*Directions:* Your answer should hold only the lines from the start of the data below through the line with "[88] Mr. Bryfogle", copied exactly, with pictures left out.

*The input:*
=====

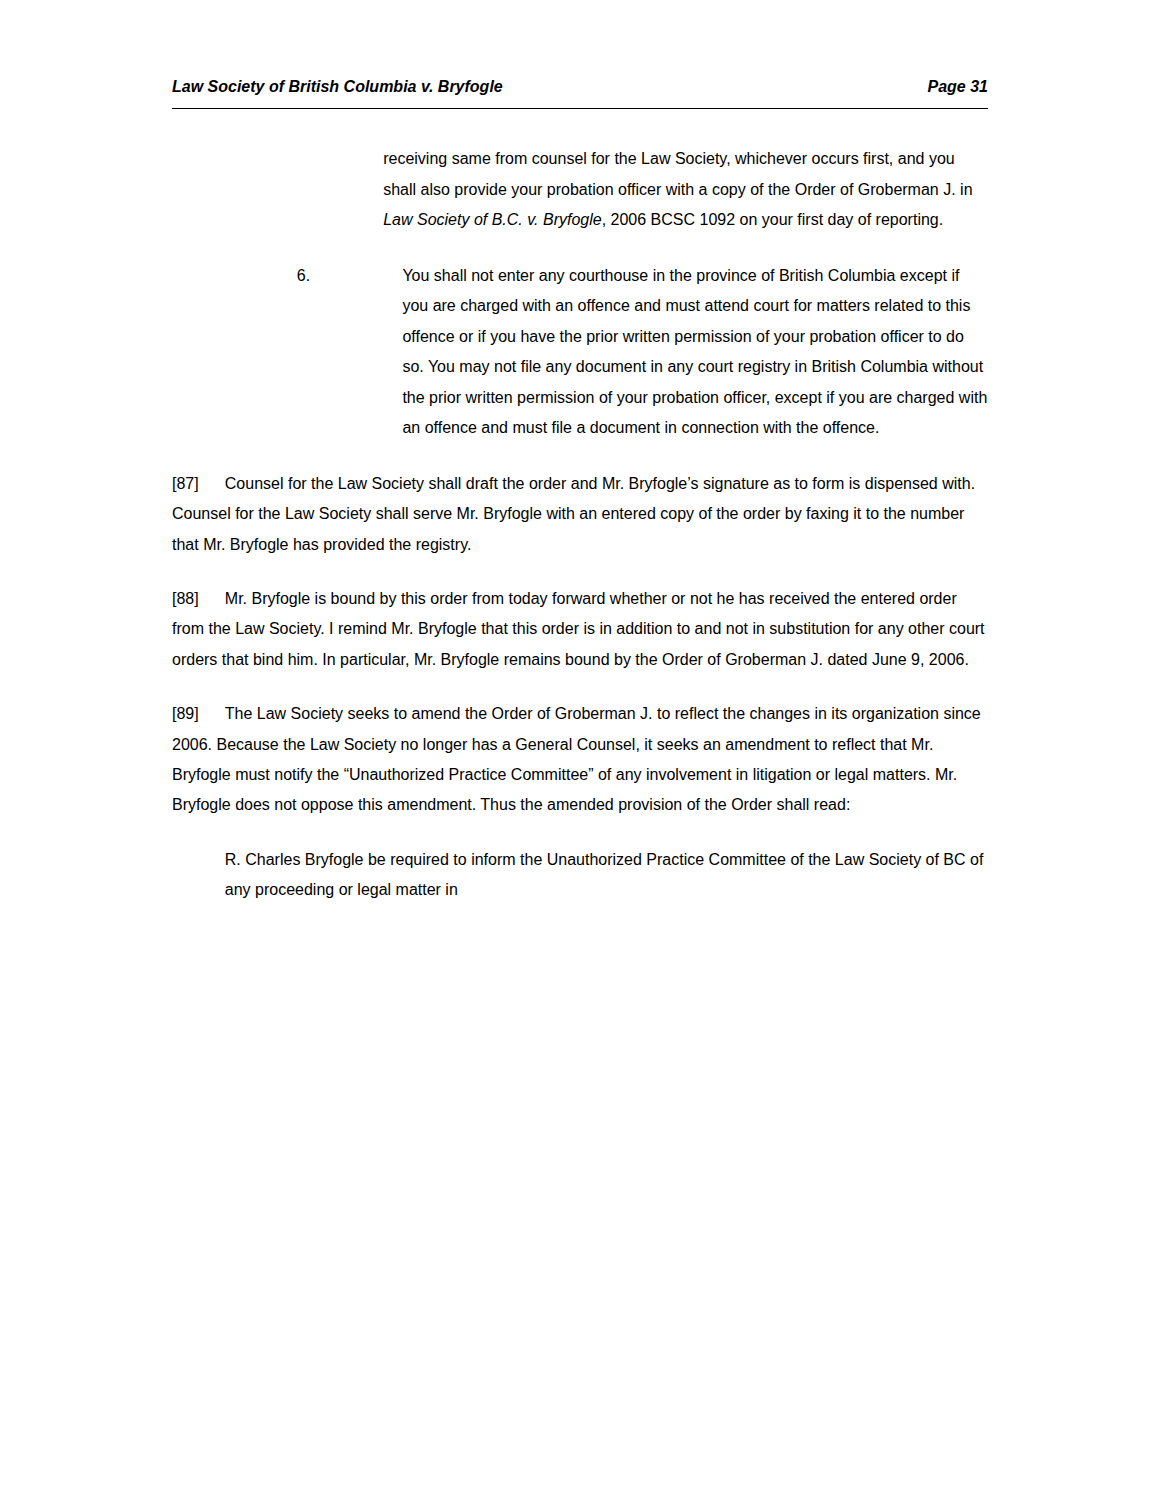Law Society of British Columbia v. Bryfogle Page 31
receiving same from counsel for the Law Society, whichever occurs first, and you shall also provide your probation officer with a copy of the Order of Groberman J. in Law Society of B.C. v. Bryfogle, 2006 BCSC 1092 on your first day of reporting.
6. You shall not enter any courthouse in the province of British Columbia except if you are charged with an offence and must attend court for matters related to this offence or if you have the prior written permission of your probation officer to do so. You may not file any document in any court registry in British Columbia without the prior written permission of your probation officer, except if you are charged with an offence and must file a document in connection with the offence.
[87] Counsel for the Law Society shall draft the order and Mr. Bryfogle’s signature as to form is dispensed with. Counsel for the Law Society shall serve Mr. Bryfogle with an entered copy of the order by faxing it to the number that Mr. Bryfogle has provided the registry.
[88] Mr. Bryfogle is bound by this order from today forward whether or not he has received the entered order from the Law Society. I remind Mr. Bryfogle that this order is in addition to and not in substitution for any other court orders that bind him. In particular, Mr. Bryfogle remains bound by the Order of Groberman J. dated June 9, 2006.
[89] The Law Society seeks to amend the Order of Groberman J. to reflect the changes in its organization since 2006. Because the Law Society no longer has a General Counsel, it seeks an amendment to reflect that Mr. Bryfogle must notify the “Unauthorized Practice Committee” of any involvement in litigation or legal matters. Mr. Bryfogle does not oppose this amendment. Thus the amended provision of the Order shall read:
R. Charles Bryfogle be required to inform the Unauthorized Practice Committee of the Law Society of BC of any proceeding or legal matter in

=====

*Solution for this exercise:*
Law Society of British Columbia v. Bryfogle Page 31
receiving same from counsel for the Law Society, whichever occurs first, and you shall also provide your probation officer with a copy of the Order of Groberman J. in Law Society of B.C. v. Bryfogle, 2006 BCSC 1092 on your first day of reporting.
6. You shall not enter any courthouse in the province of British Columbia except if you are charged with an offence and must attend court for matters related to this offence or if you have the prior written permission of your probation officer to do so. You may not file any document in any court registry in British Columbia without the prior written permission of your probation officer, except if you are charged with an offence and must file a document in connection with the offence.
[87] Counsel for the Law Society shall draft the order and Mr. Bryfogle’s signature as to form is dispensed with. Counsel for the Law Society shall serve Mr. Bryfogle with an entered copy of the order by faxing it to the number that Mr. Bryfogle has provided the registry.
[88] Mr. Bryfogle is bound by this order from today forward whether or not he has received the entered order from the Law Society. I remind Mr. Bryfogle that this order is in addition to and not in substitution for any other court orders that bind him. In particular, Mr. Bryfogle remains bound by the Order of Groberman J. dated June 9, 2006.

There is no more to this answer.